Adapting and printing 3-dimensional mathematical objects

In Easter term we ran a mini workshop on 3D printing with about 15 students. They came up with a couple of nice models using OpenSCAD, MeshLab, Blender or Mathematica as well as importing objects from Thingiverse. The .stl files that they produced then were passed on to the ZPrinter 650 in the Archaeology department, adapted in size and modelled with (random) colours.
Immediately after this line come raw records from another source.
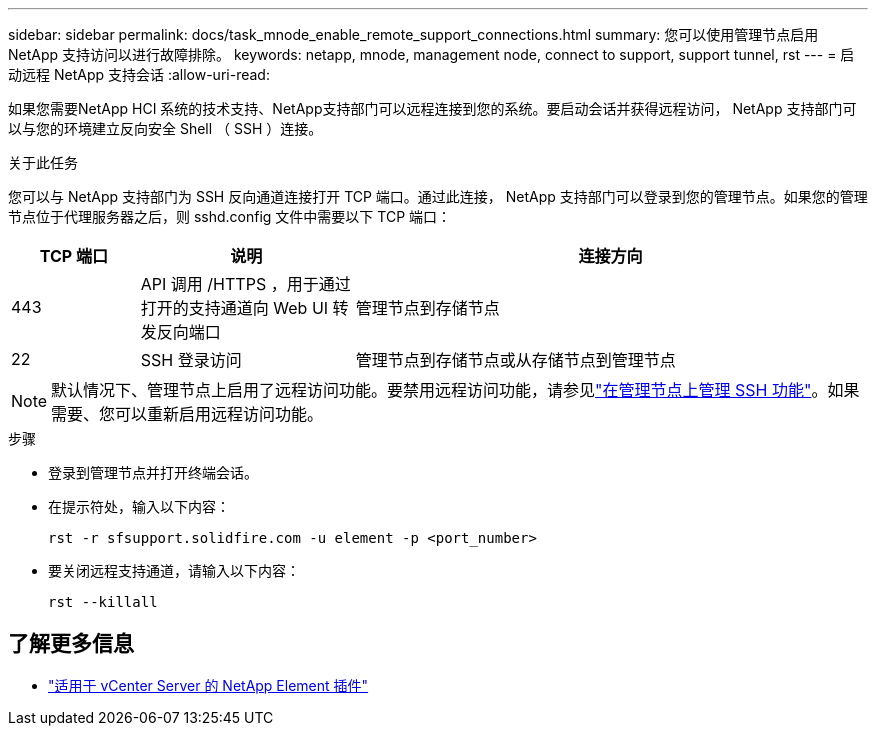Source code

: ---
sidebar: sidebar 
permalink: docs/task_mnode_enable_remote_support_connections.html 
summary: 您可以使用管理节点启用 NetApp 支持访问以进行故障排除。 
keywords: netapp, mnode, management node, connect to support, support tunnel, rst 
---
= 启动远程 NetApp 支持会话
:allow-uri-read: 


[role="lead"]
如果您需要NetApp HCI 系统的技术支持、NetApp支持部门可以远程连接到您的系统。要启动会话并获得远程访问， NetApp 支持部门可以与您的环境建立反向安全 Shell （ SSH ）连接。

.关于此任务
您可以与 NetApp 支持部门为 SSH 反向通道连接打开 TCP 端口。通过此连接， NetApp 支持部门可以登录到您的管理节点。如果您的管理节点位于代理服务器之后，则 sshd.config 文件中需要以下 TCP 端口：

[cols="15,25,60"]
|===
| TCP 端口 | 说明 | 连接方向 


| 443 | API 调用 /HTTPS ，用于通过打开的支持通道向 Web UI 转发反向端口 | 管理节点到存储节点 


| 22 | SSH 登录访问 | 管理节点到存储节点或从存储节点到管理节点 
|===

NOTE: 默认情况下、管理节点上启用了远程访问功能。要禁用远程访问功能，请参见link:task_mnode_ssh_management.html["在管理节点上管理 SSH 功能"]。如果需要、您可以重新启用远程访问功能。

.步骤
* 登录到管理节点并打开终端会话。
* 在提示符处，输入以下内容：
+
`rst -r  sfsupport.solidfire.com -u element -p <port_number>`

* 要关闭远程支持通道，请输入以下内容：
+
`rst --killall`



[discrete]
== 了解更多信息

* https://docs.netapp.com/us-en/vcp/index.html["适用于 vCenter Server 的 NetApp Element 插件"^]

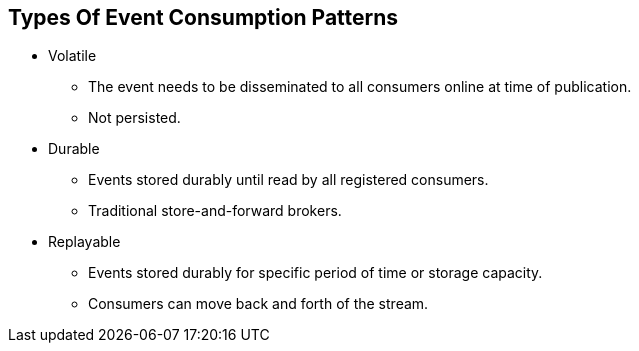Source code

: :data-uri:
:noaudio:

== Types Of Event Consumption Patterns

* Volatile
** The event needs to be disseminated to all consumers online at time of publication. 
** Not persisted.

* Durable
** Events stored durably until read by all registered consumers. 
** Traditional store-and-forward brokers.

* Replayable
** Events stored durably for specific period of time or storage capacity.
** Consumers can move back and forth of the stream.

ifdef::showscript[]

Transcript:

As events are generated in one of the Event-driven Architecture components and the notifications placed in the channel, the communication pattern used to share then defines also the nature of the messages. For the purpose of better understanding, we have classified events in 3 major types. This event types allow software architects to choose adequate event-driven architecture component implementations

Volatiles - room temperature - audience is not crucial in this type
Consumable needs to get feedback from consumers 
Replayable - auditable information



endif::showscript[]
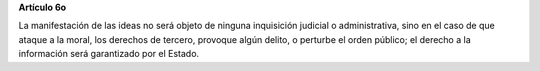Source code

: **Artículo 6o**

La manifestación de las ideas no será objeto de ninguna inquisición
judicial o administrativa, sino en el caso de que ataque a la moral, los
derechos de tercero, provoque algún delito, o perturbe el orden público;
el derecho a la información será garantizado por el Estado.
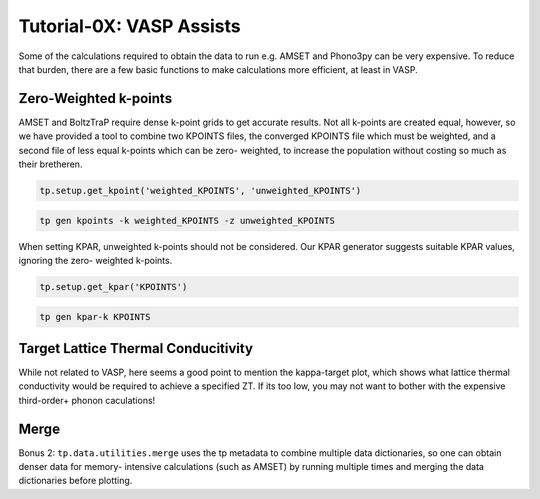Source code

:-------------------------
Tutorial-0X: VASP Assists
-------------------------

Some of the calculations required to obtain the data to run e.g. AMSET
and Phono3py can be very expensive. To reduce that burden, there are a
few basic functions to make calculations more efficient, at least in
VASP.

Zero-Weighted k-points
----------------------

AMSET and BoltzTraP require dense k-point grids to get accurate results.
Not all k-points are created equal, however, so we have provided a tool
to combine two KPOINTS files, the converged KPOINTS file which must be
weighted, and a second file of less equal k-points which can be zero-
weighted, to increase the population without costing so much as their
bretheren.

.. code-block:: python

    tp.setup.get_kpoint('weighted_KPOINTS', 'unweighted_KPOINTS')

.. code-block::

    tp gen kpoints -k weighted_KPOINTS -z unweighted_KPOINTS

When setting KPAR, unweighted k-points should not be considered. Our
KPAR generator suggests suitable KPAR values, ignoring the zero-
weighted k-points.

.. code-block:: python

    tp.setup.get_kpar('KPOINTS')

.. code-block::

    tp gen kpar-k KPOINTS

Target Lattice Thermal Conducitivity
------------------------------------

While not related to VASP, here seems a good point to mention the
kappa-target plot, which shows what lattice thermal conductivity would
be required to achieve a specified ZT. If its too low, you may not want
to bother with the expensive third-order+ phonon caculations!

Merge
-----

Bonus 2: ``tp.data.utilities.merge`` uses the tp metadata to combine
multiple data dictionaries, so one can obtain denser data for memory-
intensive calculations (such as AMSET) by running multiple times and
merging the data dictionaries before plotting.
Finally they were then excavated and cleaned by Beth Upex as well as glued by Richard Allen there.

Here are pictures of a couple of results:

  • Collection
  • Collection (from a different angle)

    Individual pictures (taken by Yingxue Shang) and quick descriptions:

  • 2-3 torus link (Josh Yaxley)
  • Voronoi lattice of a Seifert surface of the Borromean rings (Lucia Gray-Lucero) (different angle)
  • Klein Bottle in Voronoi shape (Katherine Noble)
  • Menger Cube (Esther Goldberg)
  • Dodecahedron with five inscribed cubes (Andrej Moisejevs)
  • 3D-Mandelbrot set (Josh Males)
  • Double Helix (Josh Yaxley)
  • Tesseract (Andrej Moisejevs)
  • Tetrix (3D version of Sierpinski triangle) (Josh Inoue)

    Other models include a trefoil knot that looks like a figure 8 knot (pink, Dillon Reihill), Borromean rings (blue, Aaron Poole), a slice of a Menger cube (orange, Lu Liu (?)), a tetrahedral frame with encaged balls (yellow, ?) and a ball inside a larger ball with geometrically shaped holes (light green, Yingxue Shang).